Pulling out all the stops to make her mine

oct 10th 2012

This is an incredibly beautiful post by my sister’s boyfriend. Wait for this kind of love ladies! This is what you are worth!!

By Jack Beers:

For most of my young life I have been searching for the woman I could share my heart with. Perhaps unlike most people, I never developed a list of necessary qualifications for what she would look like, what her dreams would be, how many kids she would want etc. Instead, I have always believed that I would just know when I met her. In other words, if I simply prepared myself for this mystery woman the moment she came into my life I would spring into action and make her mine. My friends would often laugh at me or become perplexed by my failure to describe my ideal for the perfect woman. I knew, however, that anything I could imagine in my own mind paled in comparison to what God had in store for me, so why cloud my vision with images of a person who could never measure up to the real thing?

Further, famous authors and decorated poets have failed throughout human history to describe why a man fits a woman and vice versa. The best they have come up with are descriptive words like “destiny” and “soul mates” which are words that only mean something to the parties involved. In other words, my future wife and I would be right for each other because of certain immeasurable incomprehensible intangible qualities that break the barriers of human vocabulary.

I met Clare, not coincidentally, during the precise moment in my life when I decided to begin the process of handing my heart over to God. Much of my dating, up to that point, was characterized by, what I call the pitfall of the damsel in distress. Every day I met young women filled with deep-rooted insecurities that crippled their ability to truly live and love. Every girl I dated seemed to fit that mold and my attraction to them rested in my desire to fix their problems and carry their burdens. For their part, the girls were waiting for someone to save, guide, and eventually fulfill their lives.

I desperately wanted to fill the void in their lives with my love. What I learned, the hard way, was that this was impossible, if not for any other reason than I would never be strong enough to carry their cross and mine. More importantly, no man ever would. Prompted by too many failures, I engaged in a deep examination of my innermost insecurities and imperfections. What I found was a call from God, not to be perfect or a savior, but simply to be an example of His love to the world.

Answering the call to be baptized in the Lord and receive His very presence into the temple of my soul opened my eyes to a world, not filled with pain and sorrow like it had been, but one of unimaginable grace. When the Lord opened my eyes, I saw one of the most beautiful sights these eyes have ever beheld: Clare.
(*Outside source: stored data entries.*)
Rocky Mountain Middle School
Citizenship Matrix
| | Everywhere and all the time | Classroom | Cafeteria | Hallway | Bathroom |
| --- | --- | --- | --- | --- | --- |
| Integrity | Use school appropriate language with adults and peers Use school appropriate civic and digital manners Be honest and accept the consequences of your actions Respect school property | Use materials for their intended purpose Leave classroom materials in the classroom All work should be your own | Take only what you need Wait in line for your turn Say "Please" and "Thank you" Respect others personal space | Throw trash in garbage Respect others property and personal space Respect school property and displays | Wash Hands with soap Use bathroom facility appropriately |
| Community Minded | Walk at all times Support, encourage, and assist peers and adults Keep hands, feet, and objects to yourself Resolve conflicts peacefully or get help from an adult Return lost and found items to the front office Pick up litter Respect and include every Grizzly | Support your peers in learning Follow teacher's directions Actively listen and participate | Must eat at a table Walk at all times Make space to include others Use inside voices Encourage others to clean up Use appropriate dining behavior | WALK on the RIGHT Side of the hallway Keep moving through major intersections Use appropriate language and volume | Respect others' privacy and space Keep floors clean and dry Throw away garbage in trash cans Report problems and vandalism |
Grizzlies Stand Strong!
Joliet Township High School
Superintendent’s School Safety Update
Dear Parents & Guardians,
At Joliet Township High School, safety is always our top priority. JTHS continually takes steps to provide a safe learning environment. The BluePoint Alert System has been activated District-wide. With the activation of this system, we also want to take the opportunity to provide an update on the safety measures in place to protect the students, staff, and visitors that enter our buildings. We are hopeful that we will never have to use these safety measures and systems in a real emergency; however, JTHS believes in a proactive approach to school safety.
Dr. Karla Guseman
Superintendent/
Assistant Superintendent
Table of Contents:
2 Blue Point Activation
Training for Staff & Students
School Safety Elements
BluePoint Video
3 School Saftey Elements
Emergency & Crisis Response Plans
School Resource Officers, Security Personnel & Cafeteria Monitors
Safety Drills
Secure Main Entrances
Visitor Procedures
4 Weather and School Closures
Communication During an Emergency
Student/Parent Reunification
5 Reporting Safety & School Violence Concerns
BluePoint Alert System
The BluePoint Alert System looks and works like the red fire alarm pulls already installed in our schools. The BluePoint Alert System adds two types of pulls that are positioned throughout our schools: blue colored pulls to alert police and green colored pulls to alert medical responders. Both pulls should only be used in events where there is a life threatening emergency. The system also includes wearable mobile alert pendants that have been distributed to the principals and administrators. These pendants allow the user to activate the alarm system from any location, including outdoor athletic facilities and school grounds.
I must confess, however, I had to shake my head and wipe my eyes because what I was seeing was not what most would qualify as a traditionally “wow” moment. She was in shorts and a t-shirt, sweaty from a run, and her hair seemed to have a mind of its own, but I was mesmerized. Maybe it was the way she spoke about her hopes and dreams for the future with such simplicity and honesty. Or maybe it was how her mere presence lifted my heart up to dream bigger and strive for a life’s standard that never before seemed achievable. My theory though, is that in that moment, Clare gave me a glimpse of how beautiful she truly is. She never seems to be comfortable when I say she is beautiful and, like most women, does not think it’s true. To me, this is because she fails to understand why a man of faith can see a woman drenched in all her imperfections and proclaim beauty. What I saw in Clare that night was not just the attractive features of her physical self; instead, it was the translucent nature of her speech that allowed the light of God deep within her to burst through the sound of her voice and the look in her eyes. She was, is, and always will be beautiful because with her I know I am loved by God.

Before that night Clare and I had only known each other for a few weeks.  I could tell she was at least interested but I had no intention of just dating Clare. Her strength and faith immediately told me she was not a girl to be messed with and if I wanted to play games I should not waste my time or hers. So I developed a plan of action which focused on showing her I was interested in knowing who she truly was while simultaneously letting her into my world. Instead of showering her with flowers and promises, I wanted to show her tangible action. I broke all of the dating taboo’s I had learned like calling her the same day of seeing her, making plans in the future, and giving her little pieces of my heart before securing her commitment to the relationship. I knew she was worth pulling out all the stops and I had to go all out to make her mine. I made a silent vow to her and God, that no matter how challenging or difficult things would become, she was going to know how I felt and what I intended. Since that day Clare and I have been on a wonderful, albeit challenging and sometimes painful, journey together. Each day we fight for one another and call each other higher to a deeper and fuller relationship with Jesus Christ. While I cannot tell you exactly what our future will hold, I know could not ask for a better partner to help fill the world with God’s love.

What is wonderful about my experience is that it is not an anomaly. There is never a reason to settle for anything less than who God created you to be and there is never a reason to settle for the relationship that makes sense or is simply pretty good. True love, like the Father’s, helps mold and compel you to strive for your God-given potential. I will pray you all have the grace and patience to find your true calling in life and that your life is abundantly filled with God’s love!